My mother’s death also was as good as I can imagine one to be. When she was diagnosed with lung cancer at age 76, her response was something like “It’s about time.” She’d been a smoker since her college days, and had tried to give it up in her 40s but then decided to stay a smoker. I think she was relieved that she would go quickly from cancer rather than have it take years with something like emphysema – but we never discussed it.

She refused chemotherapy – it might have given her a few more months to live, but she’d have started feeling awful right away. All of her family and all but one of her friends supported that decision.

When discussing what she wanted as a service, she personally shopped around for the cheapest cremation she could find.

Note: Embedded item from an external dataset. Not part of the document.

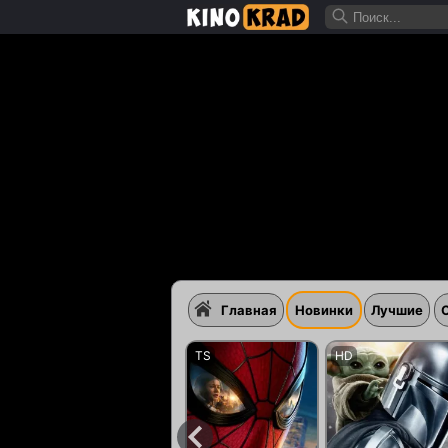
Главная
Новинки
Лучшие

She didn’t have any directives what to do with her ashes – she said that was our problem. She read about a memorial where people sat around telling stories and eating and drinking. So she and her best friend (who also smoked since they were in college together but had given it up 20 years earlier) went to one of NYC’s swankiest funeral homes to check it out. When they asked who the deceased was, she said “Me!” Turns out New York law forbids food at a funeral home, so her friend agreed to have the memorial at her apartment.

She was given hospice care. A nurse came to visit her in her apartment weekly. She told the nurse that she didn’t believe in god or an afterlife so they discussed books every visit. The nurse gave her a comfort kit that included a low dose of some morphine. She didn’t take any till very close to the end, and was amazed at how good it made her feel. DUH. Not for the pain, but it slowed her body’s need for oxygen and she was short of breath.

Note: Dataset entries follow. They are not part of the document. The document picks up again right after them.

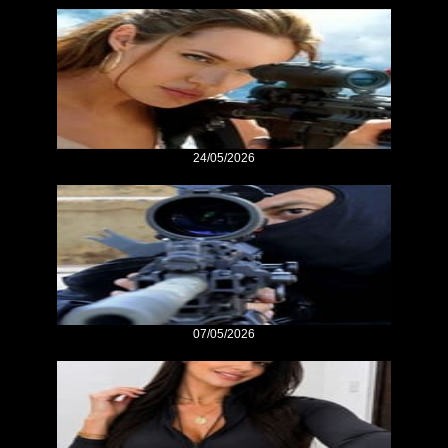
24/05/2026
07/05/2026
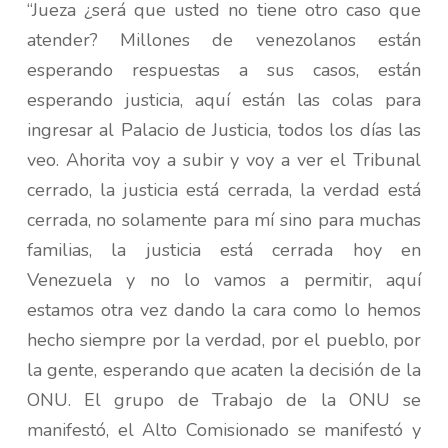
“Jueza ¿será que usted no tiene otro caso que
atender? Millones de venezolanos están
esperando respuestas a sus casos, están
esperando justicia, aquí están las colas para
ingresar al Palacio de Justicia, todos los días las
veo. Ahorita voy a subir y voy a ver el Tribunal
cerrado, la justicia está cerrada, la verdad está
cerrada, no solamente para mí sino para muchas
familias, la justicia está cerrada hoy en
Venezuela y no lo vamos a permitir, aquí
estamos otra vez dando la cara como lo hemos
hecho siempre por la verdad, por el pueblo, por
la gente, esperando que acaten la decisión de la
ONU. El grupo de Trabajo de la ONU se
manifestó, el Alto Comisionado se manifestó y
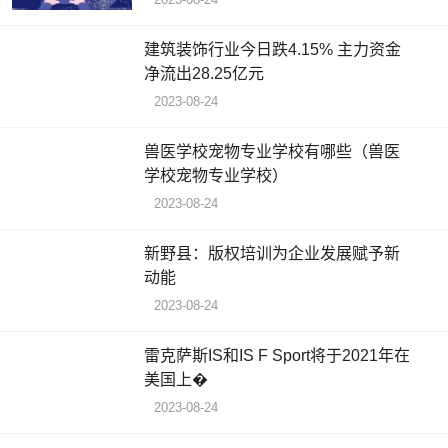
建筑装饰行业今日跌4.15% 主力资金
净流出28.25亿元
2023-08-24
兽医学校宠物专业学校有哪些（兽医
学校宠物专业学校）
2023-08-24
新野县：版权培训为企业发展赋予新
动能
2023-08-24
雷克萨斯IS和IS F Sport将于2021年在
美国上�
2023-08-24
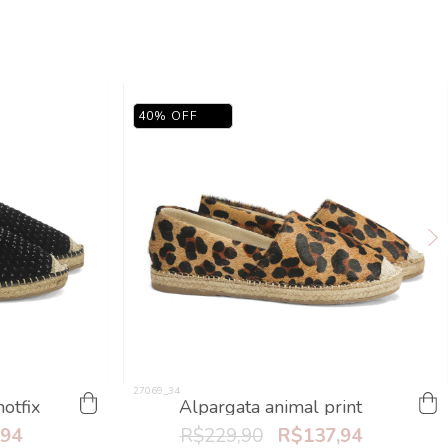
40
%
OFF
otfix
Alpargata animal print
,94
R$229,90
R$137,94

She did have her doctor prescribe a presumably lethal dose – it was such a high dose that the pharmacy didn’t stock it. She made arrangement for me to pick it up, but it didn’t arrive till a day after she died.

She was in very little pain (or so she said) till the last few days. The hospice nurse had her admitted to the facility – they thought some radiation might relieve the pain for a little while. I went to see her that day and she was in good spirits. While I was there she actually made calls to her mutual fund company transferring money to an account where it would be easier for me as her executor to retrieve. She smiled and told me what fun it was making those calls. My sister who lived farther away made it up the next day and my mom passed that night. She had been given pain medication – that was her wish – so I’m sure she wasn’t very lucid at the last. I think she got the radiation treatment but I really don’t recall. It obviously didn’t matter, she wasn’t in pain at the end. It was about 4 or 5 months after her diagnosis.

The hospice was a Jewish one, and the next day I got a condolence call from the rabbi who said he’d been able to see her and pray with her the evening before she died. I thanked him and didn’t have the presence of mind to tell him that was probably what pushed her over the edge.

I have no regrets not being there as she breathed her last. We had said all we’d needed to in the weeks and months before she died.